Others in the cast add to an ensemble that embraces the era of the 1970s and Sondheim’s memorable music.
So many songs are stories, especially “Getting Married Today,” featuring the adorable Amy, played by Lynne Harrell to perfection, and Paul, played by Jacob Asher. It encapsulates the lingering fear of commitment as Amy panics before her wedding.
Most of the cast are couples with varying traits — Sarah (Emily Bartsch, who played Roxanne in “Cyrano”) and Harry (Dan Ryan) engage in not so playful karate, then Harry and others sing the poignant “Sorry-Grateful” in tribute to their married lives.
Carroll, as Jenny, and Jason Roland as David do a very funny scene with Robert, smoking pot. Of course, they never inhaled. Jenny is the soft, caring girl Bobby longs for. Sarah is the unpredictable one, Amy the crazy one, and then there’s Susan and Peter, happily divorcing, played by Emily Schuttenberg and Justin Dionne.
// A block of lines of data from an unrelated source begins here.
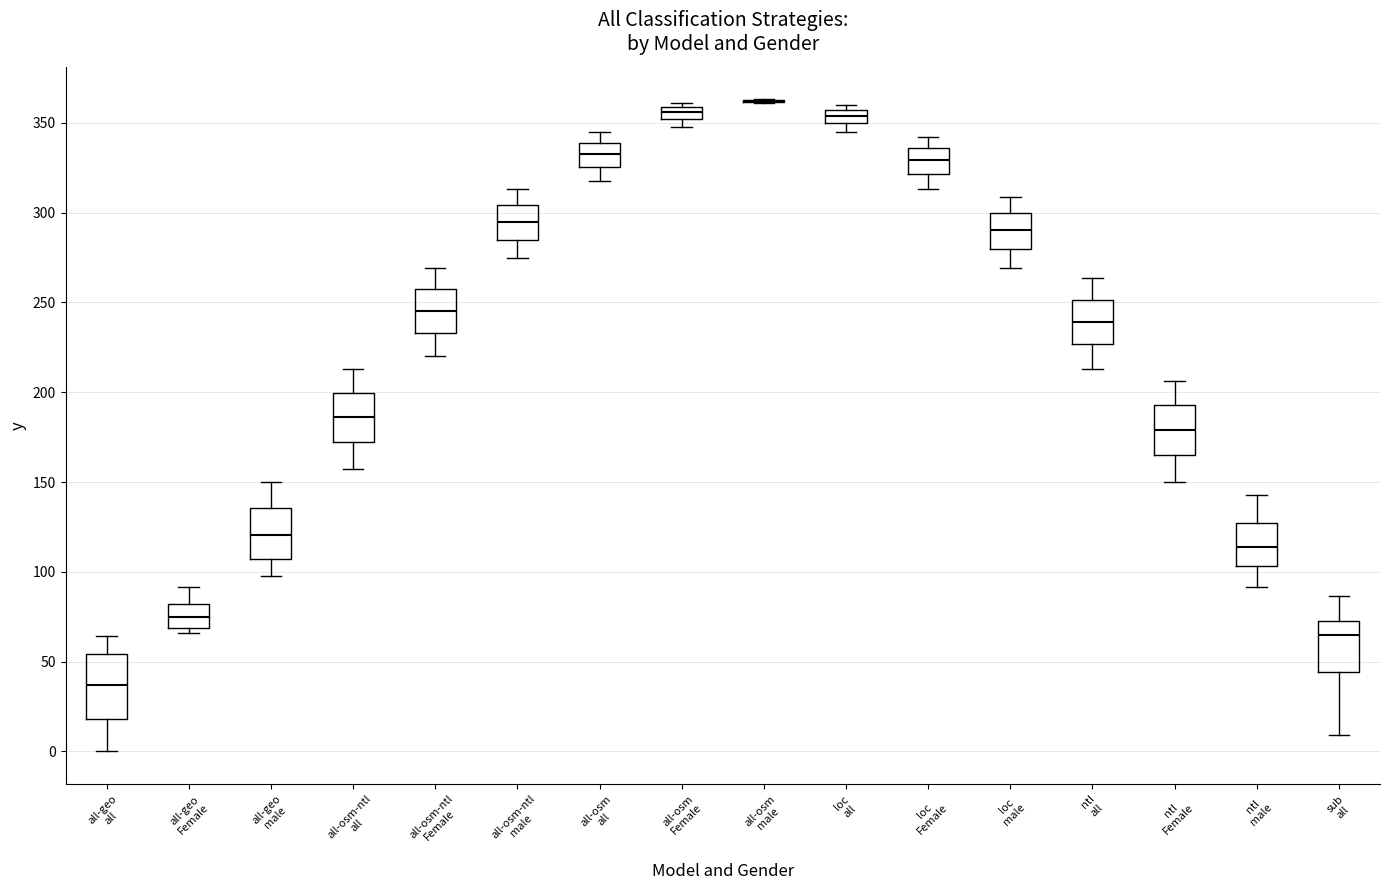

Comparing the boxes themselves (not the whiskers), which one is the tallest?

all-geo all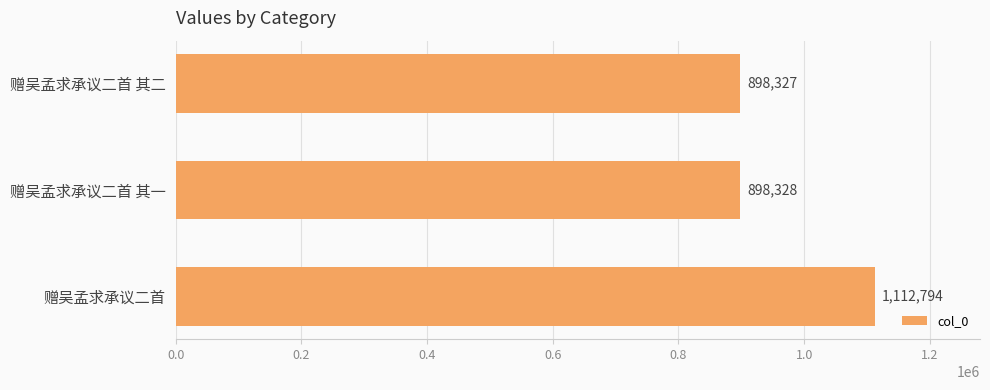

How many distinct data groups are displayed?

1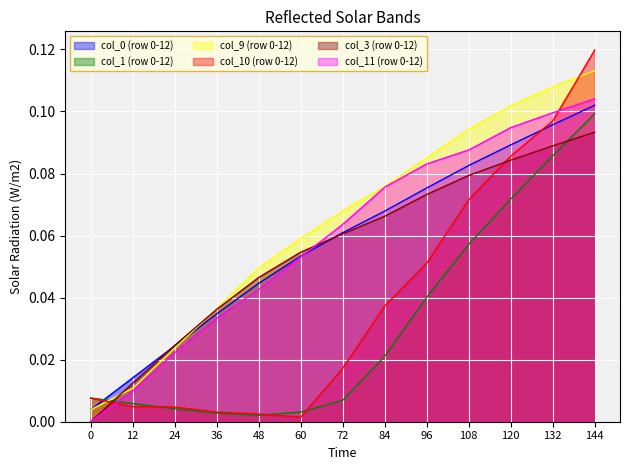

Rank the series by their maximum value, from highest to lowest.

col_10 (row 0-12), col_9 (row 0-12), col_11 (row 0-12), col_0 (row 0-12), col_1 (row 0-12), col_3 (row 0-12)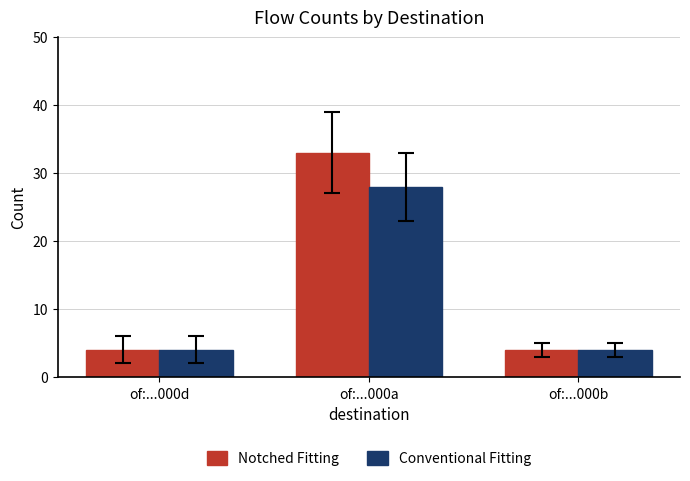

What position from the right is of:...000d?

3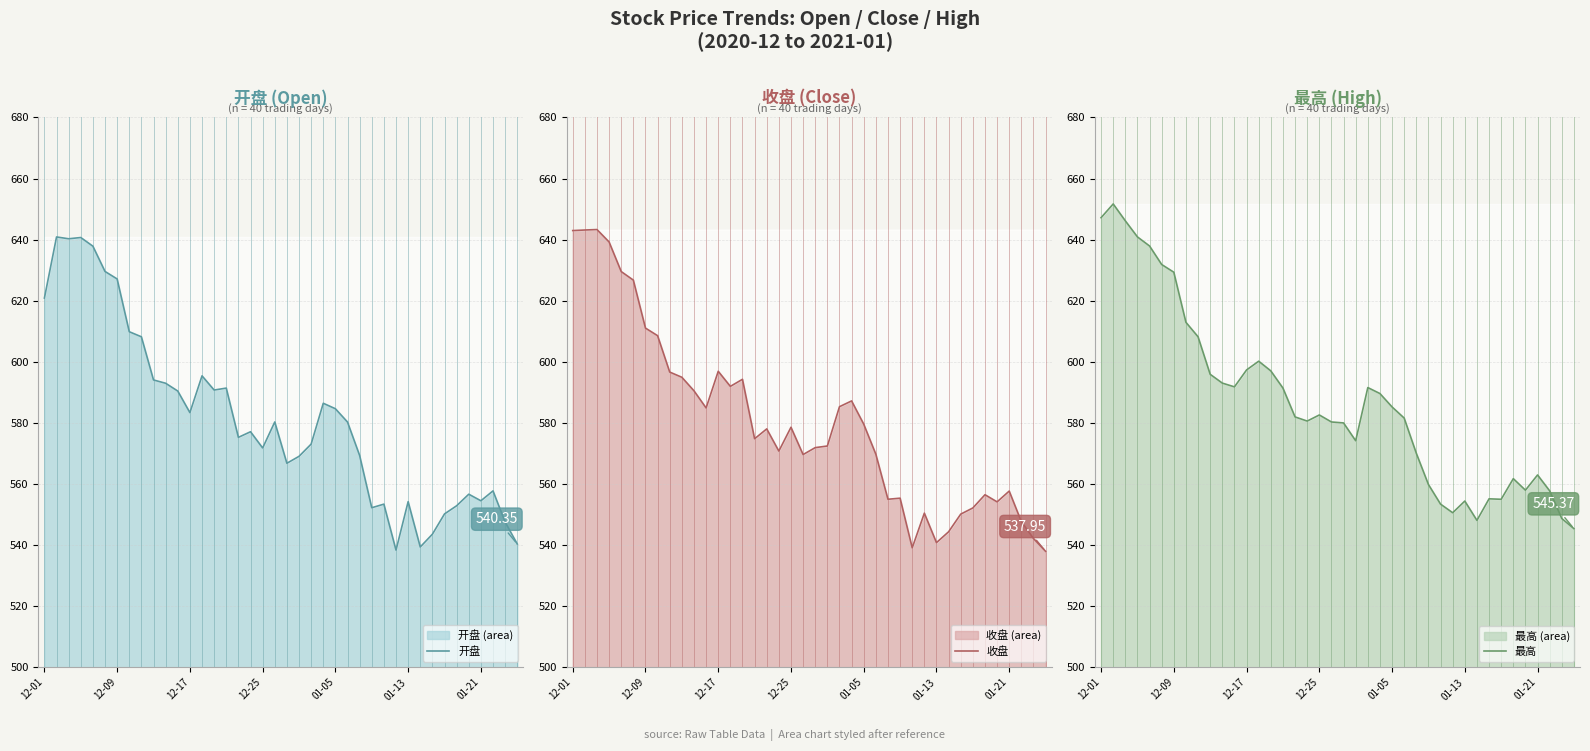

True or false: 开盘 and 最高 cross at least once.

False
The cynical Joanne is played by Greer, with husband Larry played by Brincefield. Joanne is the done-it-all voice of doom who’s desperately insecure and belts out the sarcastic “The Ladies Who Lunch.”
Bobby’s rotating girlfriends include the dumb stewardess (flight attendant) April (Jessica Walker) who finally submits and commits, to Bobby’s horror.
Kathy (Erin Fanelly) is a fun girl who wants to get married — just not to Bobby. And Marta is the free spirit who figures she has New York all wrapped up. In her hot pants and fringed vest, Hubbard-Pastore brings the ultra-1970s girl to life.
Rounding out the cast are Amy Seagle and Camee Forrest as the vocal minority.
Director Reid Leonard’s multi-level set keeps Bobby the focus of attention, almost like zoo animal, and there’s some groovy lighting, too, as well as groovy costumes.
The audience missed a few New York jokes that only someone who’s lived there would get. And they might not have caught on to some of the bitterness in Sondheim’s lyrics, always in contrast to a longing sweetness.
There are so many good songs, like “The Little Things You Do Together” that make perfect relationships; “You Could Drive a Person Crazy,” “Another Hundred People,” and the plea from Bobby for somebody to make him feel something, “Being Alive.”
Although it’s set in the 1970s, it isn’t really dated — free love was a little freer then — but it’s a story of popular Bobby and his “Company” of married friends who only want him to be happy.
Leonard gets an A-plus on this one. He should be familiar with it. He played David in a 1973 or ‘74 production of “Company” at Catawba College — one which I remember; I had a crush on the entire male cast and my father, James Parker, designed the set.
With a 15-minute intermission, the play is over at 10 p.m. It may not be for the kids, although the music is good. They will not understand many of the references. But it is for any couple or single who loves someone.
“Company” is underwritten by Doran, Shelby, Pethel & Hudson PA; Ketner & Dees PA; John A. Basinger, Attorney at Law PA; Woodson, Sayers, Lawther, Short, Parrot, Walker and Abramson LLP, Attorneys and Counselors at Law; Davis & Davis PC; and Wallace and Graham. It continues tonight and Saturday and April 25-28 at 7:30 p.m. with a 2:30 p.m. matinee this Sunday at the Meroney Theater. For tickets, call 704-633-5471.